As learning and development professionals, we understand that training is not always the solution to every problem. The issue is that Chat TBT, our AI assistant, is not familiar with all the different models and frameworks we use as instructional designers and learning professionals. However, we can teach it. In this article, I will provide an example of how we can use a generic prompt to demonstrate the difference between using a model and our expertise in training.
Let’s start with a basic prompt: ‘Hi, I have a workplace performance issue I need help with. Please use the mega and pipe flowchart to assist me. Stay true to the model and ask me questions one at a time to find recommendations.’ The situation is that employees are not completing their time cards on time, and they may need training.
Before we proceed with ChatGPT using our models, it is essential to test its understanding. At the end of the prompt, I include the steps in the flowchart. This allows us to evaluate how well ChatGPT comprehends the mega and pipe flowchart.
Upon analyzing the output, we notice that ChatGPT follows the flowchart correctly for the most part. However, there are some areas that need correction. For example, it jumps right to training without considering other factors such as practice. To address this, we can provide additional prompts to clarify the model or start over.
In the revised prompt, instead of presenting ourselves as expert learning and development professionals, we include the mega and pipe flowchart in the prompt. This text-based approach allows ChatGPT to apply the model to our situation effectively. We begin with the performance problem, verify its existence, and then move on to expectations, resources, feedback, and consequences. ChatGPT asks follow-up questions to gather more information.
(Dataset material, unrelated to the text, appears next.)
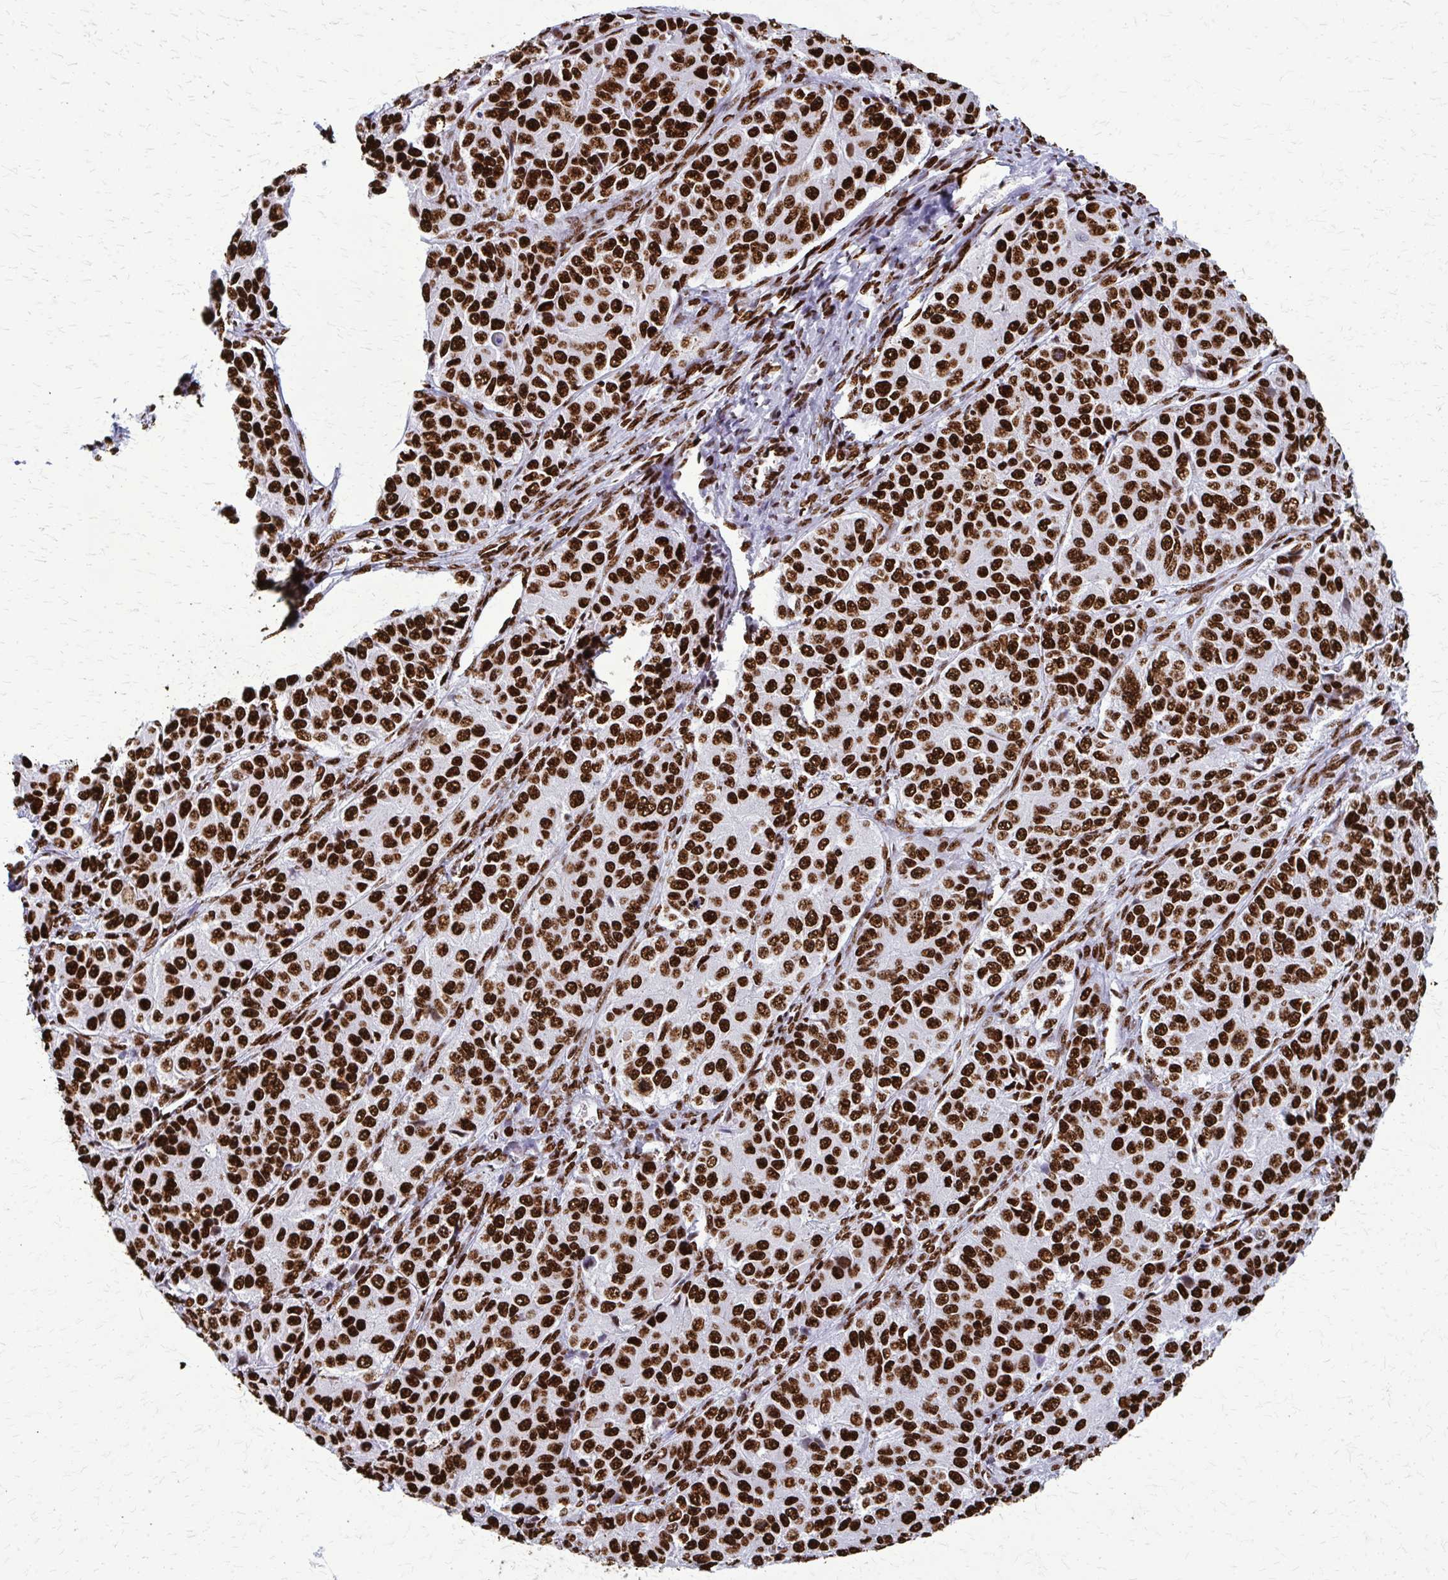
{"staining": {"intensity": "strong", "quantity": ">75%", "location": "nuclear"}, "tissue": "ovarian cancer", "cell_type": "Tumor cells", "image_type": "cancer", "snomed": [{"axis": "morphology", "description": "Carcinoma, endometroid"}, {"axis": "topography", "description": "Ovary"}], "caption": "DAB (3,3'-diaminobenzidine) immunohistochemical staining of ovarian cancer shows strong nuclear protein expression in about >75% of tumor cells.", "gene": "SFPQ", "patient": {"sex": "female", "age": 51}}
Next, we explore skills and knowledge. ChatGPT prompts us to assess if the employees can perform the task and if they have done it correctly before. It also asks for specific instances related to the performance problem. Based on this information, ChatGPT provides recommendations, including consequences, reinforcement, communication, and engaging in a conversation. It suggests less training, but as learning professionals, we may consider other approaches before resorting to training.
In conclusion, by using models and our expertise in learning and development, we can guide ChatGPT to provide accurate recommendations. It is crucial to ensure that ChatGPT understands the flowchart and can apply it effectively to address workplace performance issues.